Mike HendersonCorrespondent IIMarch 26, 2010

SYRACUSE, NY - MARCH 25:  Ryan Wittman #20 of the Cornell Big Red drives against Darius Miller #1 of the Kentucky Wildcats during the east regional semifinal of the 2010 NCAA men's basketball tournament at the Carrier Dome on March 25, 2010 in Syracuse, New York.  (Photo by Jim McIsaac/Getty Images)
Jim McIsaac/Getty Images

Last night's latest David versus Goliath match-up proved to be too much for the Cornell Big Red.

Kentucky used a 30-6 run to close the first half and give them a lead that they would not relinquish as the Wildcats moved into the Elite Eight with a 62-45 win at Syracuse.

Cornell's wins in the first two rounds of the tourney were no fluke. They handled two good defensive teams (Temple and Wisconsin) with relative ease. The difference last night was that they were facing an exceptional defensive team.

Giving up 62 points in a game will most often give you a chance to win it. And even after limiting the Wildcats to eight points in the first 13 minutes of the second half, the closest Cornell could come would be six.

We have heard about Kentucky's firepower but their defence, especially against Ryan Wittman, was unrelenting. Wittman scored early and was then shut down, mostly by Darius Miller, who never seemed more than three to six inches away from him. By the end of the game, Wittman, and all of the Big Red starters for that matter, were exhausted.

Cornell is not an easy team to guard. Their sets and motion offense make a defence work. But the Wildcats constantly disrupted the screens and the cuts and when there were opportunities at the basket for Jeff Foote and company, had weak-side shot blockers there in support.
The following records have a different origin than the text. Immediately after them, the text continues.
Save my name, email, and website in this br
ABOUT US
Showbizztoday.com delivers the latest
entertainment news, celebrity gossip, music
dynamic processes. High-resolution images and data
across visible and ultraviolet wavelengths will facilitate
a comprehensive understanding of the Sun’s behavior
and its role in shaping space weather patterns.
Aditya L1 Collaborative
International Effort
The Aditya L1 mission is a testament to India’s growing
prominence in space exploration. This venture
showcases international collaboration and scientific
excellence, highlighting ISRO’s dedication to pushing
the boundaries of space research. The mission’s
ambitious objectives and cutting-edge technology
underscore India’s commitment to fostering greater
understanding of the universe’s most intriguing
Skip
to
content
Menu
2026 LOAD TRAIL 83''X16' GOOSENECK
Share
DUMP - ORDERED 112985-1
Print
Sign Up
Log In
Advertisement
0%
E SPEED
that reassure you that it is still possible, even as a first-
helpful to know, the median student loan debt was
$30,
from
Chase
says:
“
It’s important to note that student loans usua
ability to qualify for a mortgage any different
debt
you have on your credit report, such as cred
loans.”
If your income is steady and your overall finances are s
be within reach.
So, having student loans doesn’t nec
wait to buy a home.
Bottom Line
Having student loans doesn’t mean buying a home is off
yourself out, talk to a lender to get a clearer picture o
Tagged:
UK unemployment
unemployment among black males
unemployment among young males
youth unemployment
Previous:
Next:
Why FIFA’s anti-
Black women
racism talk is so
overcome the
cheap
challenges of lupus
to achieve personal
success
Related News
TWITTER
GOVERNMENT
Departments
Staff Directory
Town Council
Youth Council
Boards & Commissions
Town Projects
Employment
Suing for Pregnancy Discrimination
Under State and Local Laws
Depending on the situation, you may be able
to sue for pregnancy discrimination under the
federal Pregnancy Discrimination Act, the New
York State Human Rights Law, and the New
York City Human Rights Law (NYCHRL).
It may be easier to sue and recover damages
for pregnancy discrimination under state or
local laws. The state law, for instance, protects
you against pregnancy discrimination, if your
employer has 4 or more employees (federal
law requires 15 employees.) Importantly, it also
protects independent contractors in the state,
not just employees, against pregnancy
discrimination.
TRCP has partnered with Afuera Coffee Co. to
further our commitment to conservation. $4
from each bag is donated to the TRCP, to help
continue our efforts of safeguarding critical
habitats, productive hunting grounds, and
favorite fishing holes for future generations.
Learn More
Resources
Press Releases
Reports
It is easy enough to encourage skilled players to try and score twenty points but it was evident last night that John Calipari's message was "Don't let them score." He used Miller, Deandre Liggins and John Wall on the perimeter, along with Eric Bledsoe, causing match-up difficulties that Cornell just couldn't overcome. 

Admittedly, I was with the majority of fans who were rallying with Cornell. The sea of red in Syracuse was something to behold, and, with the university only an hour away, it should have been. The noise level when the score reached 10-2 for Red was literally through the roof. But this Kentucky team seemed to "flip the switch" and it was game over. 

That being said, the Wildcats still have not faced a team that was seeded higher than ninth in the tourney, though this is through no fault of their own. Saturday's game against West Virginia will be by far its toughest test.